* [Work instruction] In the entries below, find the lines with the word "wrist" and copy them.

* [Dataset]

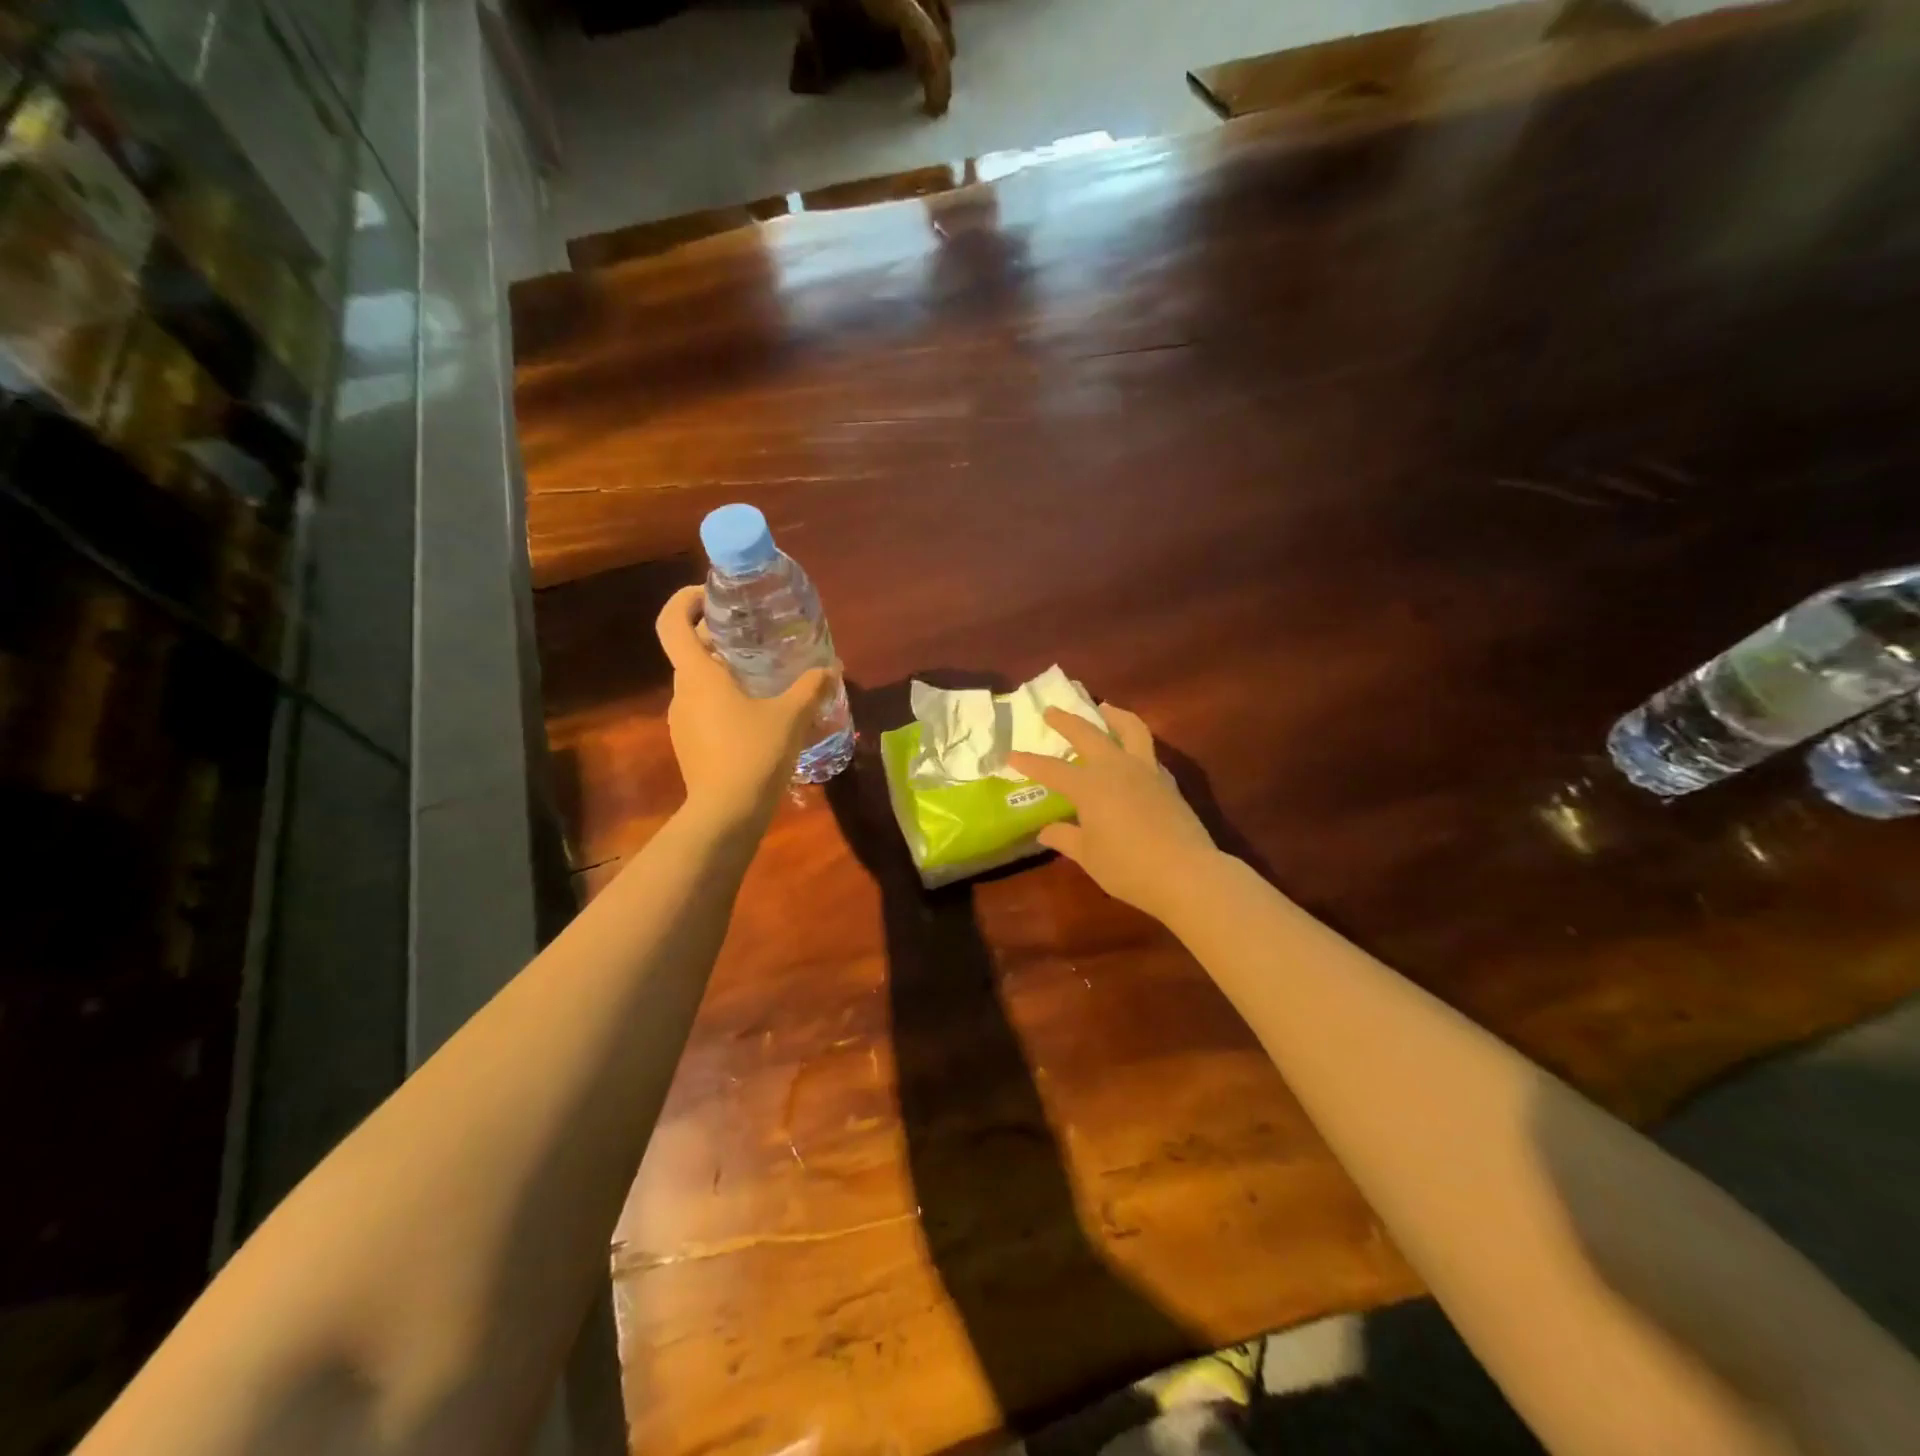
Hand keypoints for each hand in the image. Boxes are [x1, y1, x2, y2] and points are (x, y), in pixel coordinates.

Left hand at [655, 585, 836, 827]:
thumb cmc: (754, 753)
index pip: (672, 622)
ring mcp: (682, 721)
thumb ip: (811, 687)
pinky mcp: (689, 745)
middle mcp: (682, 693)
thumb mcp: (792, 716)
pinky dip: (724, 699)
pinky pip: (704, 709)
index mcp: (698, 675)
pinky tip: (757, 714)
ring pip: (698, 682)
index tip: (712, 594)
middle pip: (688, 651)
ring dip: (723, 671)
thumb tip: (831, 668)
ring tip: (762, 675)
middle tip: (752, 634)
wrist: (726, 813)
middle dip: (716, 636)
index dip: (685, 600)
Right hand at [1008, 703, 1218, 921]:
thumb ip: (1066, 838)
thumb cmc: (1128, 867)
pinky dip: (1135, 744)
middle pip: (1088, 734)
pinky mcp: (1167, 782)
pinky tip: (1132, 752)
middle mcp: (1116, 768)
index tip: (1011, 754)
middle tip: (1052, 711)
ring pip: (1130, 729)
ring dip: (1114, 715)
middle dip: (1067, 721)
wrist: (1186, 874)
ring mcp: (1146, 771)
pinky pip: (1148, 752)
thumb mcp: (1088, 856)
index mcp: (1090, 786)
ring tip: (1105, 708)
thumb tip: (1045, 831)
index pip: (1052, 770)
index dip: (1029, 763)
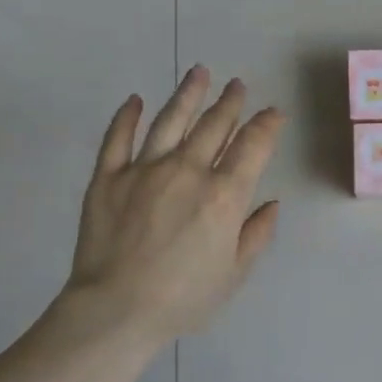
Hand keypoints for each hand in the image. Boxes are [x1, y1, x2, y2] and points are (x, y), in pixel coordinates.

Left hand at [55, 66, 284, 346]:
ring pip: (170, 120)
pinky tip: (135, 100)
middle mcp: (188, 171)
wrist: (116, 309)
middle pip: (214, 126)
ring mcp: (144, 170)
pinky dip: (126, 116)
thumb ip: (256, 234)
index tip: (274, 113)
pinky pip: (117, 138)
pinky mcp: (107, 178)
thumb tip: (270, 204)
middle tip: (237, 86)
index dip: (267, 125)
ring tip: (199, 72)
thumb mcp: (234, 273)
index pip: (253, 146)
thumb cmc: (184, 298)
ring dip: (187, 94)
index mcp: (224, 195)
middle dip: (230, 103)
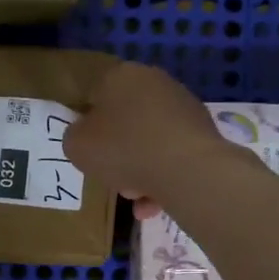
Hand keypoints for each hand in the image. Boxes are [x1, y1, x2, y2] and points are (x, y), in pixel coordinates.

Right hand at [63, 61, 228, 218]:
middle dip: (118, 154)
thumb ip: (74, 137)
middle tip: (112, 178)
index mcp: (122, 76)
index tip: (88, 151)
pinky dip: (162, 178)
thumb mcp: (77, 145)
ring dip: (139, 172)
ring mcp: (184, 107)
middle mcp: (155, 82)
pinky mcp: (204, 132)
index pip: (95, 97)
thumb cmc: (124, 149)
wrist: (187, 169)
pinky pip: (172, 156)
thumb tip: (86, 137)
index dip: (87, 127)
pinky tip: (154, 204)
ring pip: (149, 143)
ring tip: (137, 199)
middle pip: (125, 122)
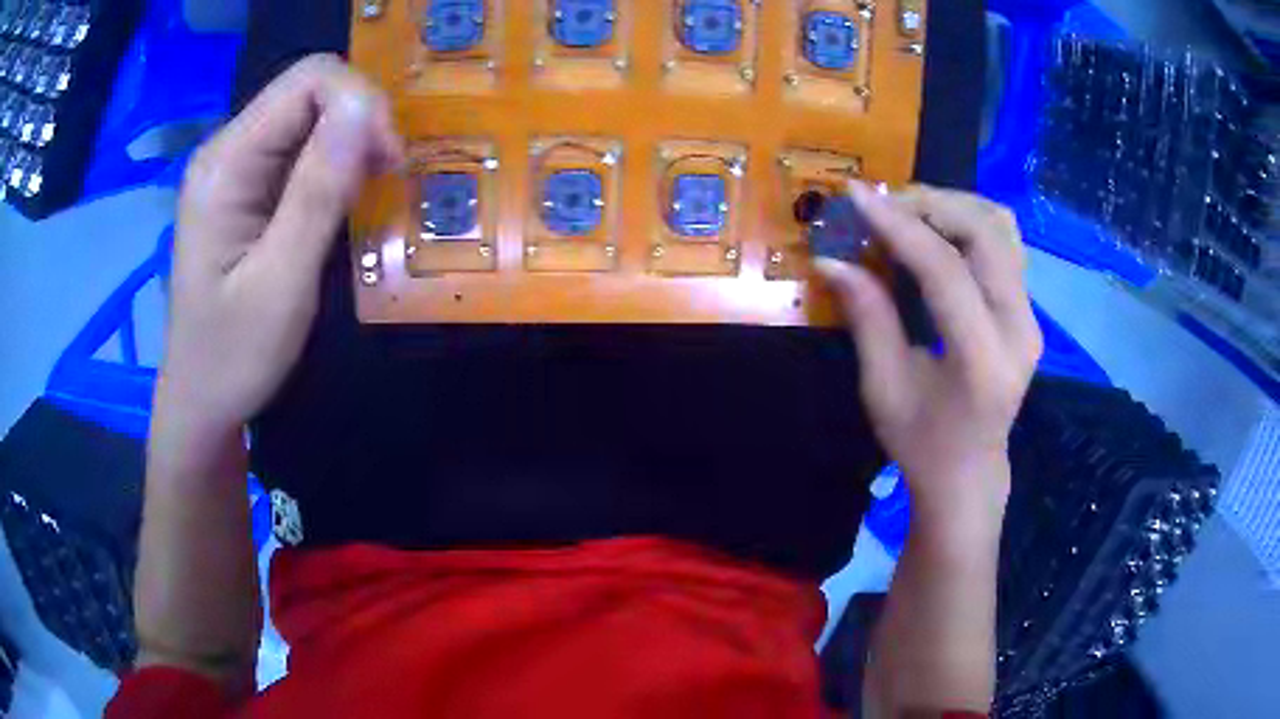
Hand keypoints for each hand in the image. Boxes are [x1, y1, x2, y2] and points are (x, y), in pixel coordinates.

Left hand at [156, 55, 402, 431]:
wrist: (201, 401)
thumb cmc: (234, 356)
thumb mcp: (281, 283)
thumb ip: (318, 192)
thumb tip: (366, 109)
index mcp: (225, 165)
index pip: (307, 81)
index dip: (360, 104)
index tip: (387, 163)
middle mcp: (226, 151)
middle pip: (309, 89)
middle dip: (359, 120)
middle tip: (383, 178)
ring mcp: (234, 167)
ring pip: (310, 115)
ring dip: (350, 143)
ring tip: (367, 193)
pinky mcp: (246, 187)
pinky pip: (301, 147)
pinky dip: (335, 162)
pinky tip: (342, 200)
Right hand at [815, 183, 1041, 535]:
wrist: (970, 474)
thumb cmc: (922, 444)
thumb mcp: (883, 388)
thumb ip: (867, 317)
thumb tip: (830, 258)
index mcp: (982, 360)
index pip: (945, 270)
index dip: (898, 226)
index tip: (854, 195)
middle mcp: (1019, 330)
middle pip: (985, 233)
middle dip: (930, 204)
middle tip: (882, 204)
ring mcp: (1031, 317)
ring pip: (1001, 228)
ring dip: (953, 206)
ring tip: (908, 211)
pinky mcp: (1029, 310)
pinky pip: (1006, 243)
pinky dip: (970, 221)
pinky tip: (939, 229)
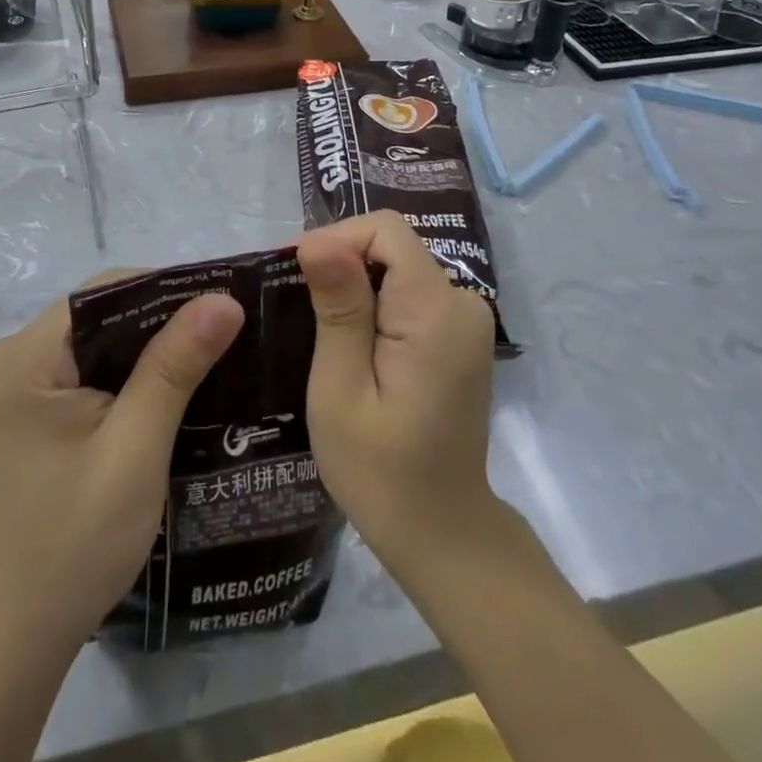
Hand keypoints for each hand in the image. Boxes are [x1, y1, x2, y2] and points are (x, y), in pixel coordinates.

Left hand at [0, 279, 244, 647]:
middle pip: (102, 313)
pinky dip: (129, 376)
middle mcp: (13, 358)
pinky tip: (171, 388)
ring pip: (99, 342)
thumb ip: (175, 367)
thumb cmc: (73, 545)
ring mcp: (18, 386)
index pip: (106, 292)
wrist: (14, 641)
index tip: (224, 303)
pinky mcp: (30, 412)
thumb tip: (223, 299)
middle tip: (228, 331)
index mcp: (24, 357)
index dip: (168, 290)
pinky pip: (89, 371)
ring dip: (150, 350)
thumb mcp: (135, 450)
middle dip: (164, 321)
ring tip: (213, 353)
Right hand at [296, 211, 497, 568]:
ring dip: (354, 282)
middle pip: (392, 244)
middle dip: (341, 262)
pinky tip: (347, 336)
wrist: (442, 531)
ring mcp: (465, 317)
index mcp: (436, 311)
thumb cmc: (380, 471)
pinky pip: (409, 289)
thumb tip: (319, 241)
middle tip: (296, 304)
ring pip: (397, 264)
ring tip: (314, 321)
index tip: (296, 274)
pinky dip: (374, 299)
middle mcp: (462, 301)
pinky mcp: (458, 332)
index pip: (385, 230)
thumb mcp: (341, 391)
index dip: (336, 239)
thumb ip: (338, 310)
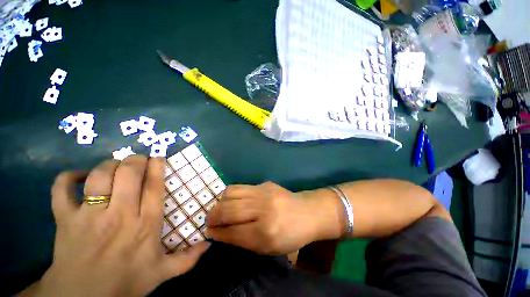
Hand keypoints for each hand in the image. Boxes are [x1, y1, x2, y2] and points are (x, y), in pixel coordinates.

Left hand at [20, 156, 209, 296]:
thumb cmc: (125, 283)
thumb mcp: (162, 273)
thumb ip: (188, 259)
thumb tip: (209, 244)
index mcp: (146, 224)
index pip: (154, 186)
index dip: (156, 167)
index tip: (158, 157)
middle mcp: (120, 215)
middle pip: (128, 174)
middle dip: (135, 160)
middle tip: (138, 160)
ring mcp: (89, 216)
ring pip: (99, 176)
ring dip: (108, 165)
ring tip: (114, 166)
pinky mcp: (65, 219)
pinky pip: (62, 189)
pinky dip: (68, 177)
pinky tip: (79, 177)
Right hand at [205, 182, 342, 254]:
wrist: (308, 212)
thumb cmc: (291, 235)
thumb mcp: (268, 248)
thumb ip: (243, 241)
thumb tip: (220, 234)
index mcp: (266, 233)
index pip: (232, 232)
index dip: (217, 233)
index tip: (208, 232)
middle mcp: (263, 209)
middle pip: (229, 210)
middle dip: (213, 216)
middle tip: (209, 220)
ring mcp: (264, 192)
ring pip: (231, 193)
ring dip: (220, 202)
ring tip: (219, 209)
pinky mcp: (265, 183)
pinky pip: (240, 186)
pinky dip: (231, 194)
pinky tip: (232, 200)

* [Your solution]
wrist: (726, 813)
wrist: (1186, 874)
wrist: (116, 309)
wrist: (187, 169)
wrist: (201, 401)
wrist: (970, 474)
wrist: (14, 641)
wrist: (442, 531)
wrist: (308, 212)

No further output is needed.